قُلْ هُوَ الْقَادِرُ عَلَى أَنْ يَبْعَثَ عَلَيْكُمْ عَذَابًا مِنْ فَوْقِكُمْ
أَوْ مِنْ تَحْتِ أَرْجُلِكُمْ أَوْ يَلْبِسَكُمْ شِيَعًا وَيُذِيقَ بَعْضَكُمْ بَأْسَ
بَعْضٍ انْظُرْ كَيْفَ نُصَرِّفُ الآيَاتِ لَعَلَّهُمْ يَفْقَهُونَ (65)
Artinya, “Katakanlah: "Dia lah yang
berkuasa untuk mengirimkan adzab kepadamu, dari atas kamu atau dari bawah
kakimu, atau Dia mencampurkan kamu dalam golongan-golongan (yang saling
bertentangan) dan merasakan kepada sebahagian kamu keganasan sebahagian yang
lain. Perhatikanlah, betapa Kami mendatangkan tanda-tanda kebesaran Kami silih
berganti agar mereka memahami(nya)".
Maksudnya, sebenarnya adzab Allah bisa datang
kapan saja dan dari mana saja, sebab seluruh alam ini miliknya dan ada di
tangan-Nya. Mereka akan tunduk kepada apa saja yang Dia perintahkan, apakah
menurunkan rahmat atau adzab. Oleh karenanya, berhati-hatilah dan jangan
gegabah. Jangan merasa bahwa teknologi sanggup mengatasi semua itu, sebab kita
tidak pernah tahu bencana yang mana yang akan datang. Bencana “dari atas” bisa
berupa: (1) dari atas langit, yakni hujan batu, meteor, petir, dsb; (2) dari
penguasa yang buruk dan jahat; (3) dari pemimpin (politik maupun agama) yang
buruk. Sementara bencana yang datang “dari bawah” bisa jadi: (1) dari bumi, seperti
gempa, banjir, longsor, dll; (2) rakyat jelata yang tidak bermoral, tidak taat
hukum dan liar; (3) budak dan hamba sahaya, atau kaum buruh dan pembantu.

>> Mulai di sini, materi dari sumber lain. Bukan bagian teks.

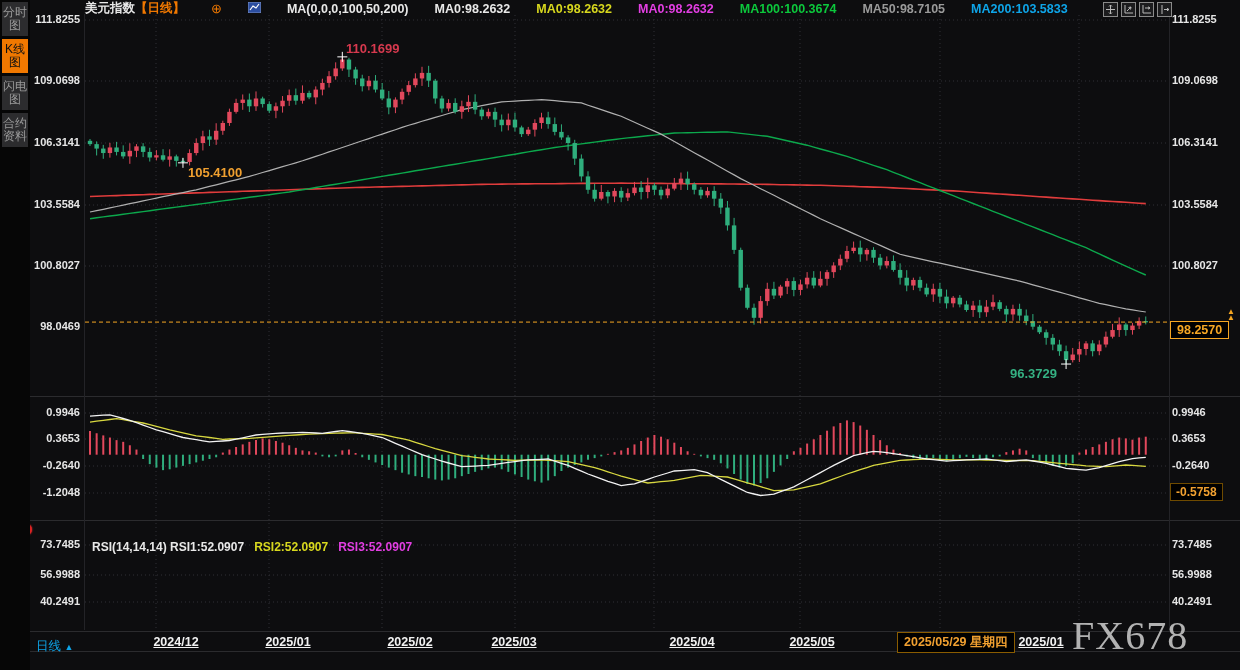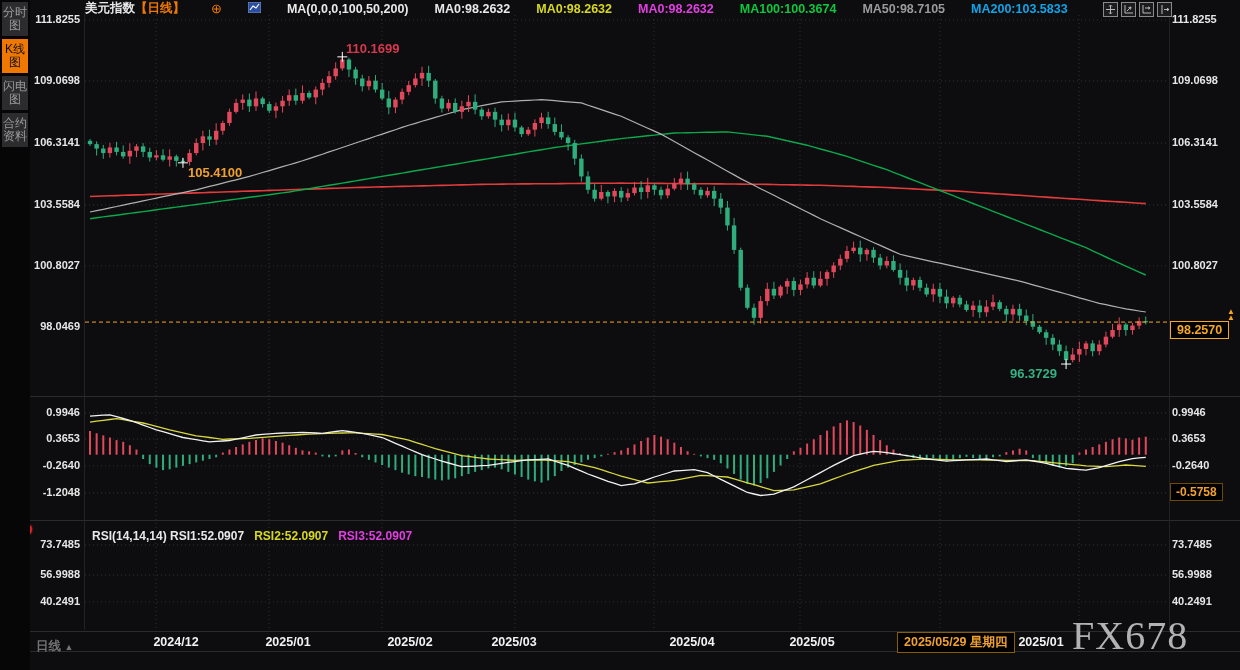--- a/index.html
+++ b/index.html
@@ -681,7 +681,7 @@
   <div id="macd-box">-0.5758</div>
   <div id="date-box">2025/05/29 星期四</div>
 
-  <div class="panel-head" style="left:92px; top:529px;">
+  <div class="panel-head" style="left:92px; top:540px;">
     <span class="c-white"><span>RSI(14,14,14)</span>&nbsp;<span>RSI1:52.0907</span></span>
     <span class="c-yellow">RSI2:52.0907</span>
     <span class="c-magenta">RSI3:52.0907</span>

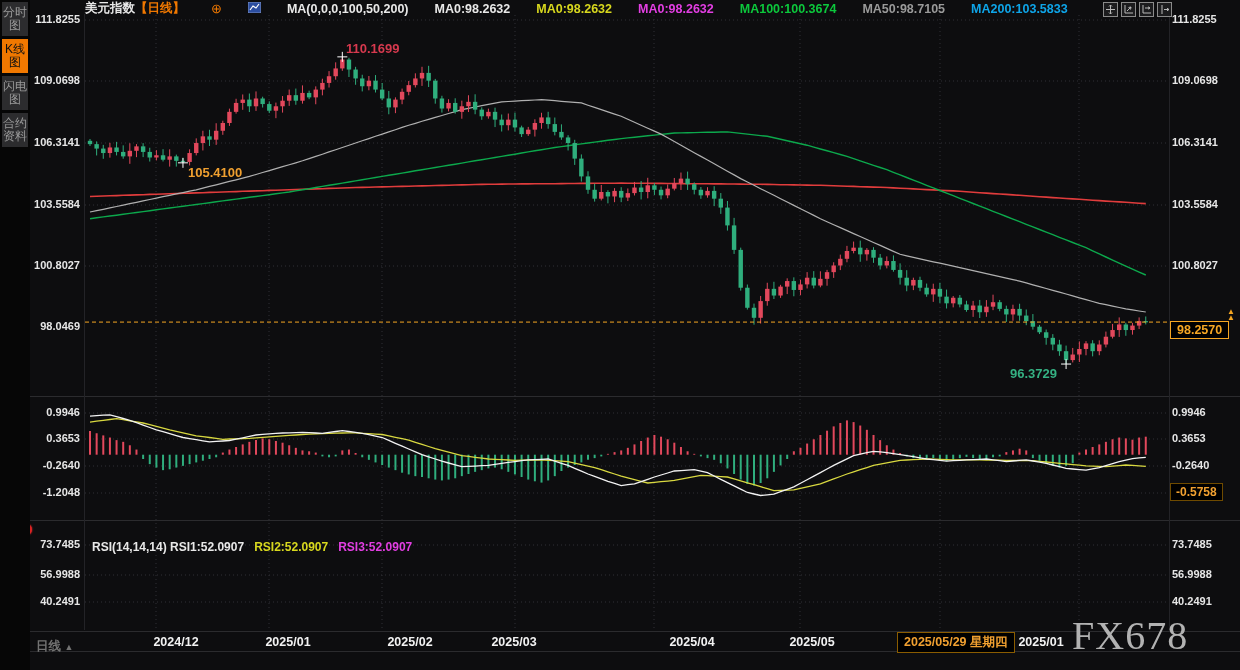--- a/index.html
+++ b/index.html
@@ -51,8 +51,8 @@
               color:#f0a030; font-size:12.5px; font-weight:700; padding:1px 6px; z-index:5; white-space:nowrap; }
 
   
-  #period-label { position:absolute; left:36px; top:638px; color:#737373; font-size:12.5px;
-                  font-weight:700; z-index:6; cursor:pointer; }
+  #period-label { position:absolute; left:36px; top:638px; color:#0ea5e9; font-size:12.5px;
+                  font-weight:400; z-index:6; cursor:pointer; }
   #period-label .tri { font-size:9px; }
   #toolbar { position:absolute; left:55px; top:652px; height:18px; display:flex; gap:2px; z-index:6; }
   .tb { padding:0 8px; line-height:16px; background:#19191b; border:1px solid #020202;

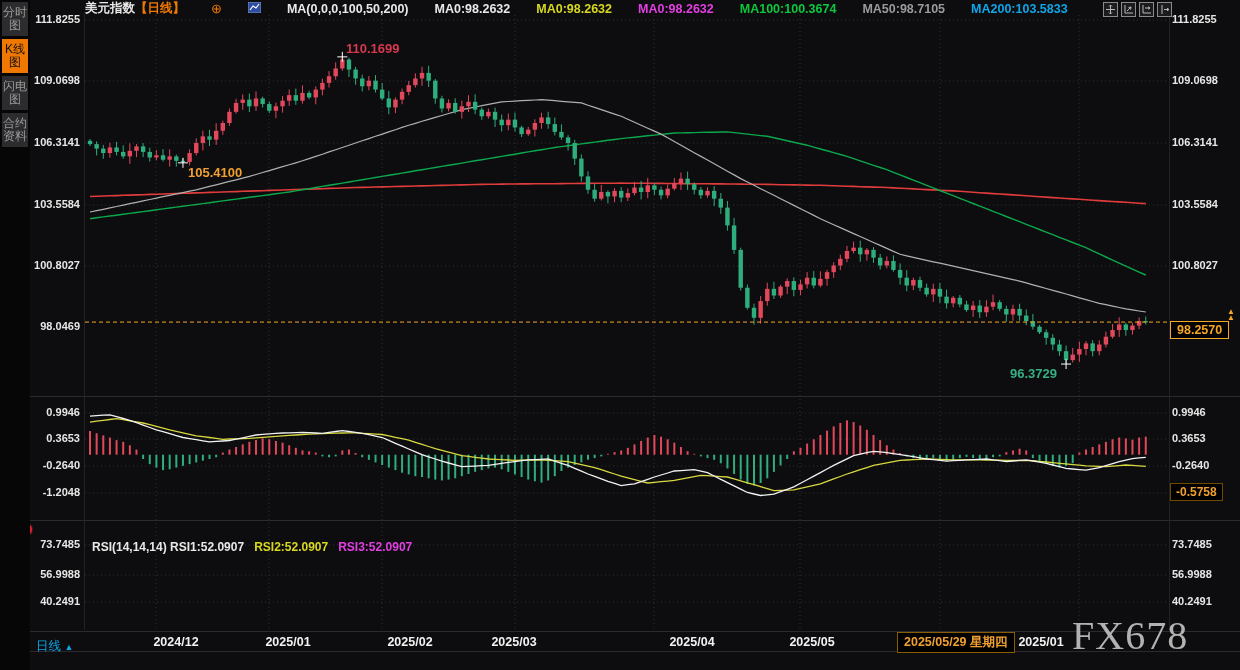--- a/index.html
+++ b/index.html
@@ -35,7 +35,7 @@
   .axis-left  { left:0; width:80px; text-align:right; }
   .axis-right { left:1172px; }
   .date-label { position:absolute; top:635px; width:90px; text-align:center;
-                font-size:12.5px; font-weight:700; color:#f2f2f2; z-index:4; }
+                font-size:12.5px; font-weight:700; color:#f2f2f2; z-index:4;text-decoration:underline; }
 
   .panel-head { position:absolute; display:flex; gap:10px; font-size:12px; font-weight:700;
                 z-index:4; white-space:nowrap; }

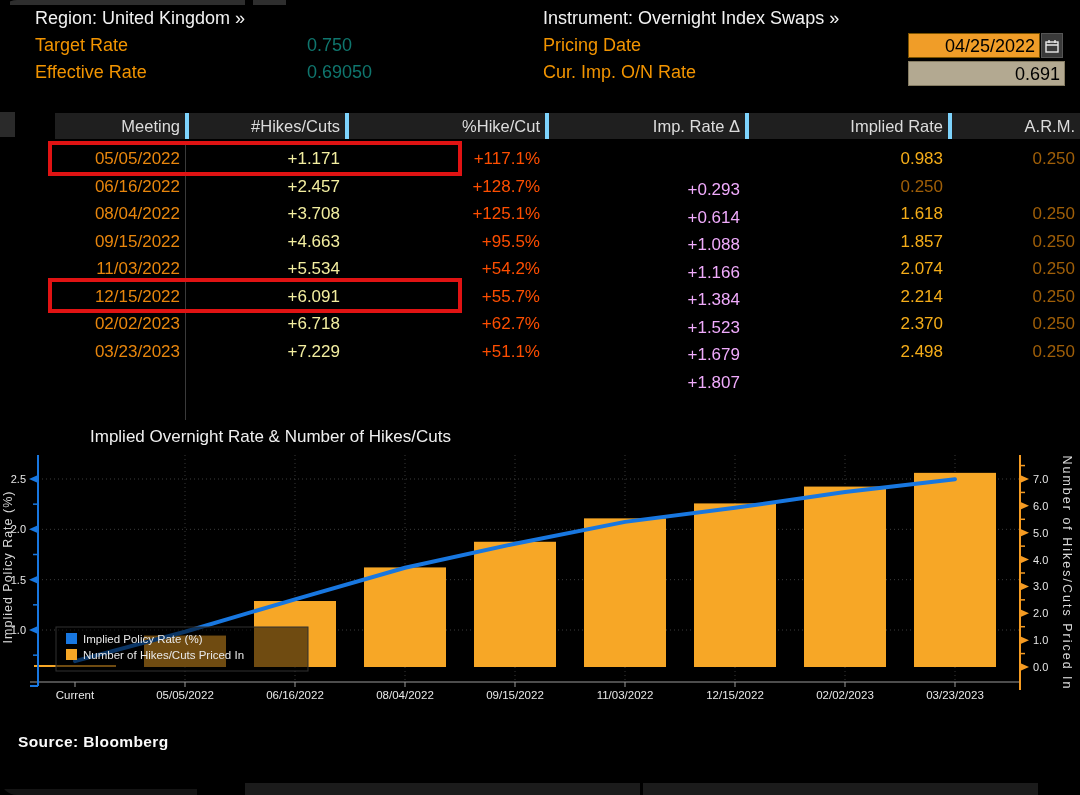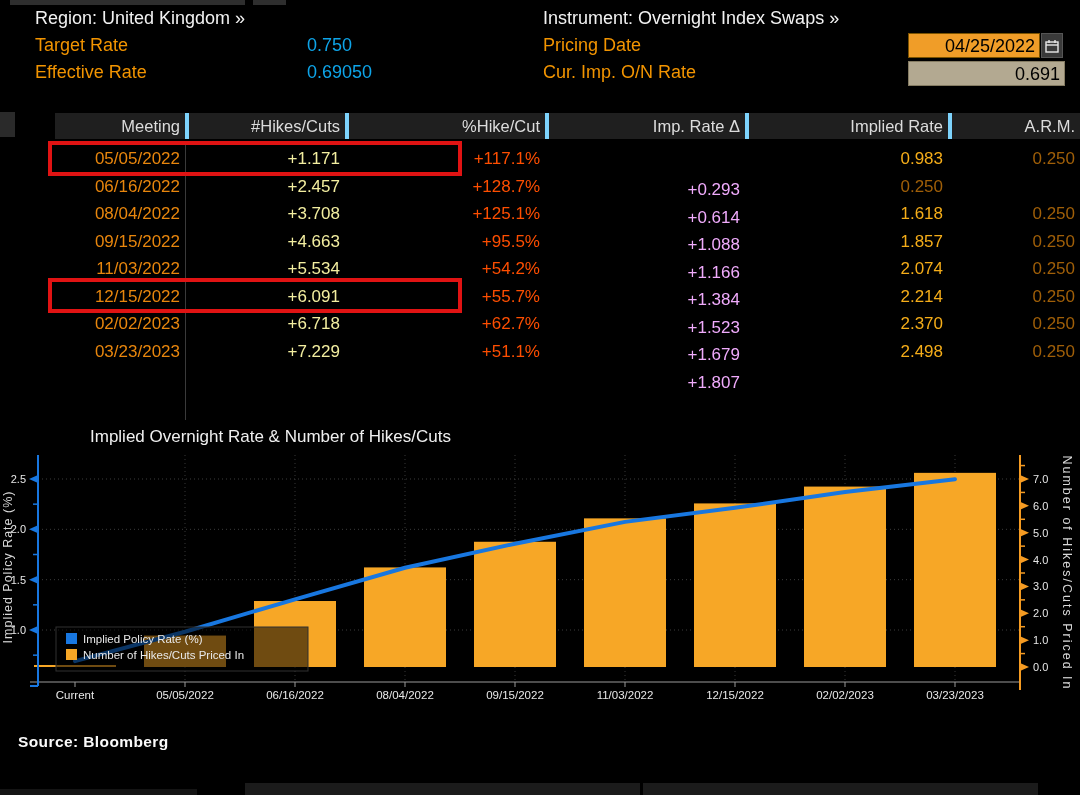--- a/index.html
+++ b/index.html
@@ -4,7 +4,7 @@
 <style>
   html,body{margin:0;padding:0;background:#000;}
   .page{position:relative;width:1080px;height:795px;background:#000;overflow:hidden;
-        font-family:"Liberation Sans",sans-serif;color:#eee;}
+        font-family:"Liberation Sans",sans-serif;color:#eee;border-radius:17px;}
   .abs{position:absolute;}
   .strip{background:#2e2e2e;}
 

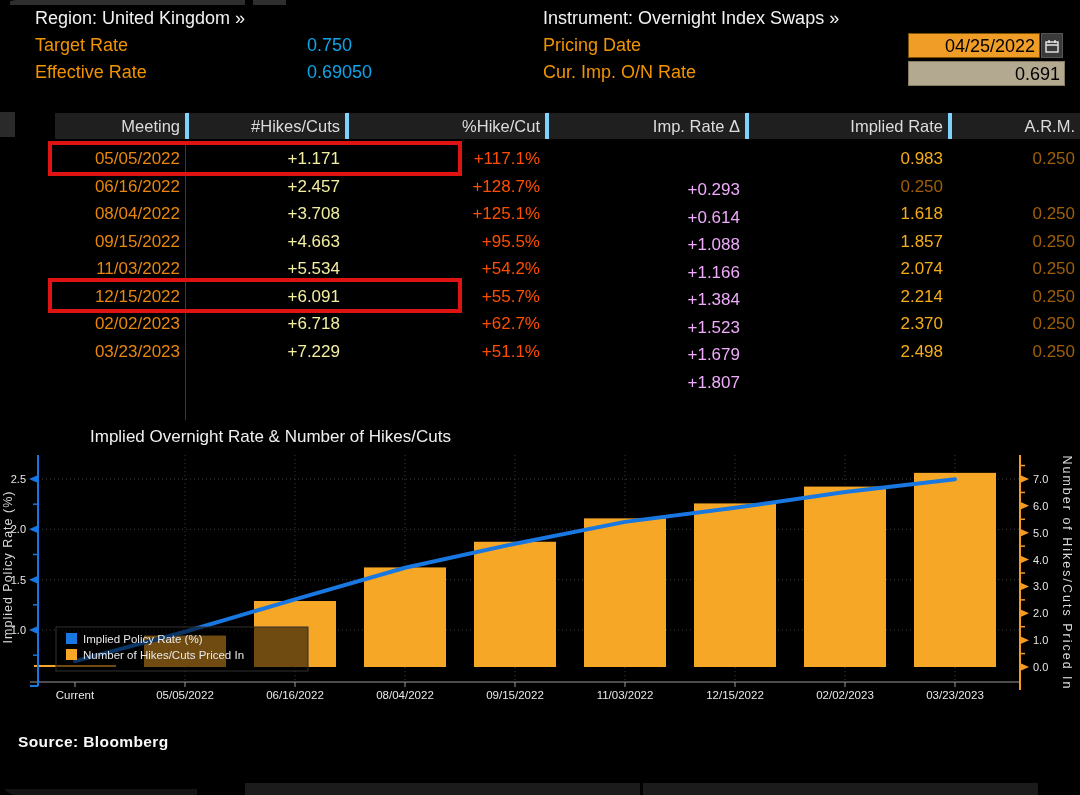--- a/index.html
+++ b/index.html
@@ -11,7 +11,7 @@
   
   .hdr-title{font-size:18px;color:#f2f2f2;white-space:nowrap;}
   .hdr-label{font-size:18px;color:#f29400;white-space:nowrap;}
-  .hdr-value{font-size:18px;color:#0ea5e9;white-space:nowrap;}
+  .hdr-value{font-size:18px;color:#0f766e;white-space:nowrap;}
   .date-field{width:132px;height:25px;background:#f09d28;color:#000;font-size:18px;line-height:25px;
               text-align:right;padding-right:4px;box-sizing:border-box;border:1px solid #7a5200;}
   .cal-btn{width:22px;height:25px;background:#3a3a3a;display:flex;align-items:center;justify-content:center;border:1px solid #555;box-sizing:border-box;}

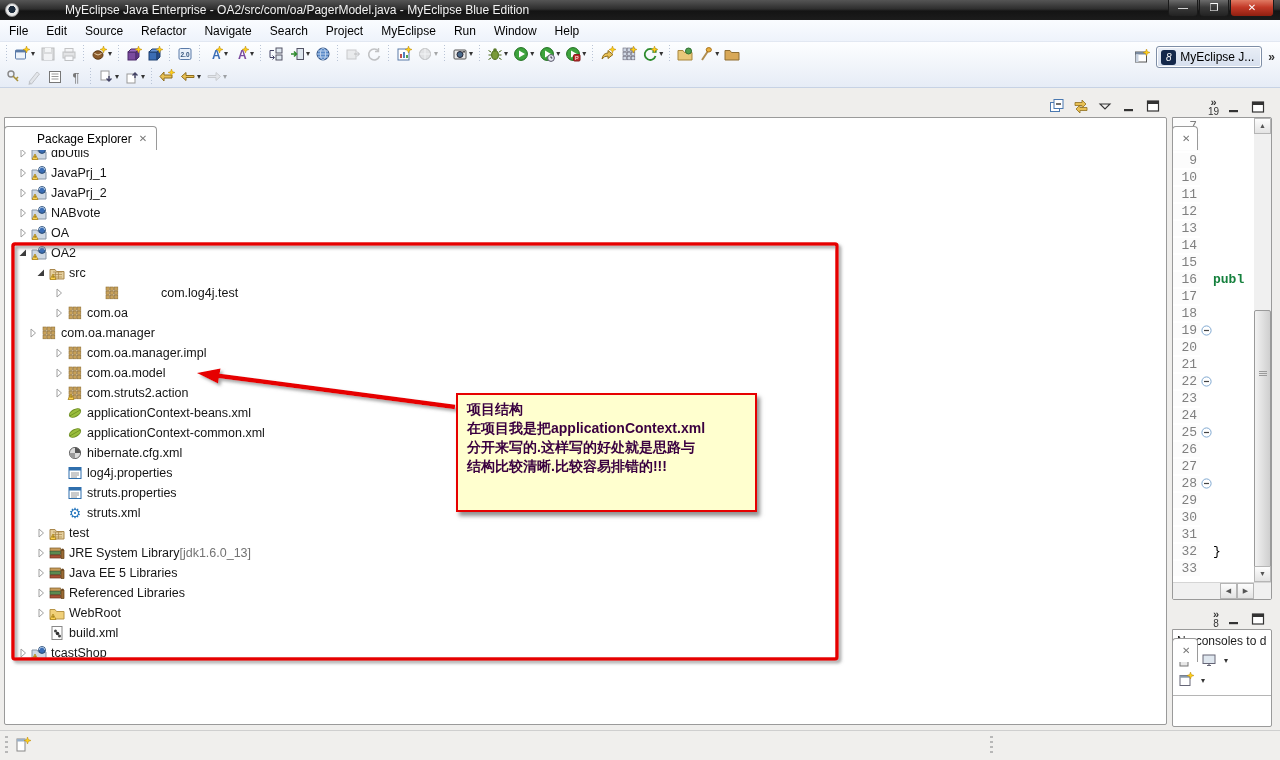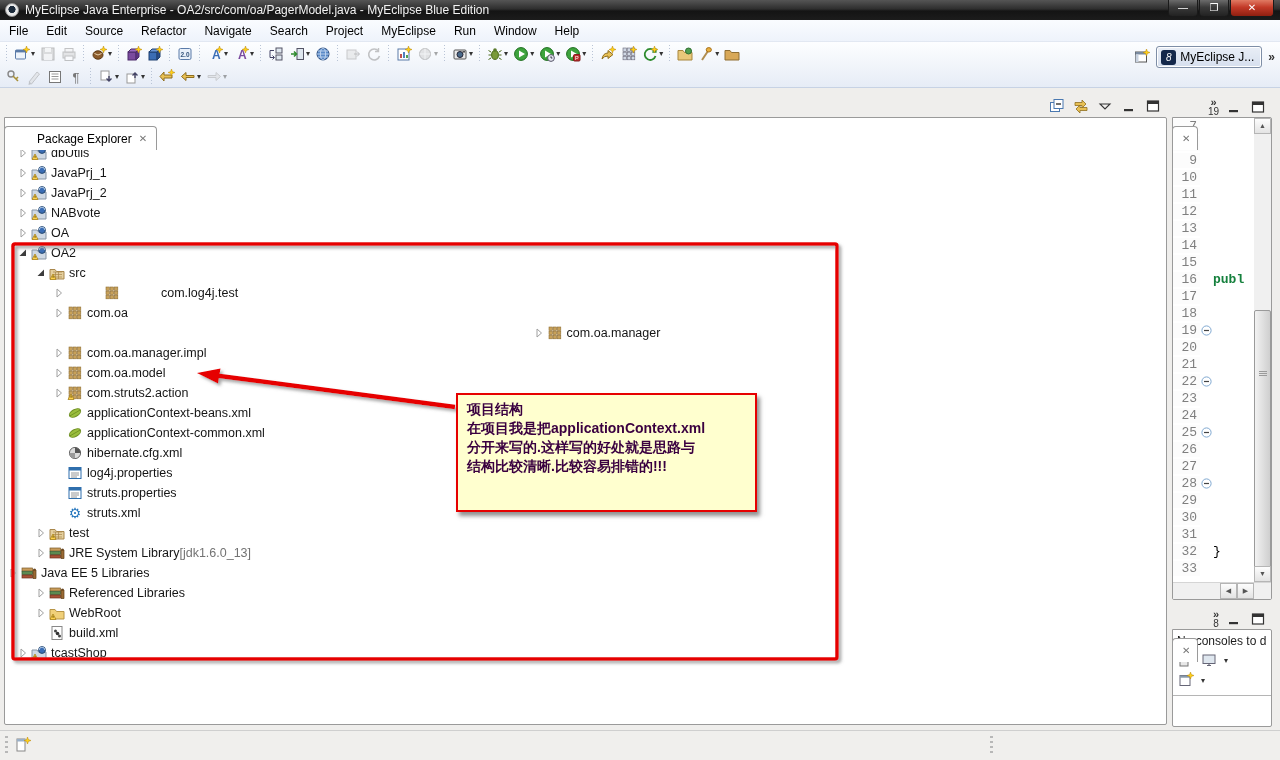--- a/index.html
+++ b/index.html
@@ -11,7 +11,7 @@
   
   #titlebar { position:absolute; left:0; top:0; width:1280px; height:20px;
     background:linear-gradient(#555 0%, #2e2e2e 45%, #141414 55%, #1c1c1c 100%);
-    display:flex; align-items:center; color:#f2f2f2; font-size:12px; }
+    display:flex; align-items:center; color:#f2f2f2; font-size:12px;gap:40px; }
   #app-icon { width:14px; height:14px; border-radius:50%; margin:0 6px 0 5px;
     background:radial-gradient(circle at 50% 45%, #1b2a3a 0 38%, #e8e8e8 42% 70%, #888 100%);
     border:1px solid #999; }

Ada pula bencana yang lebih dahsyat,
yakni ketika Allah memecah belah suatu bangsa sehingga satu sama lain saling
berperang dan membunuh. Ketika manusia melanggar aturan-Nya, maka dosa mereka akan
memicu permusahan satu sama lain, sehingga pecahlah pertumpahan darah dan
kematian menyebar dimana-mana. Ini bencana yang lebih dahsyat dan perih. Sebab,
ketika bencana alam yang jatuh, manusia akan bertekuk-lutut di hadapan
kebesaran Allah yang tidak bisa mereka lawan. Akan tetapi, tatkala bencana
timbul dari kejahatan sesama, yang muncul bukan kepasrahan, namun dendam dan
angkara-murka. Maka, api pun semakin berkobar dan adzab Allah akan semakin menggelora.
Na’udzu billah.
Wallahu a’lam.
[*] Kamis, 16 Dzulhijjah 1430 H. Berdasarkan Tafsir Zadul Masir, dengan dukungan sumber-sumber lain.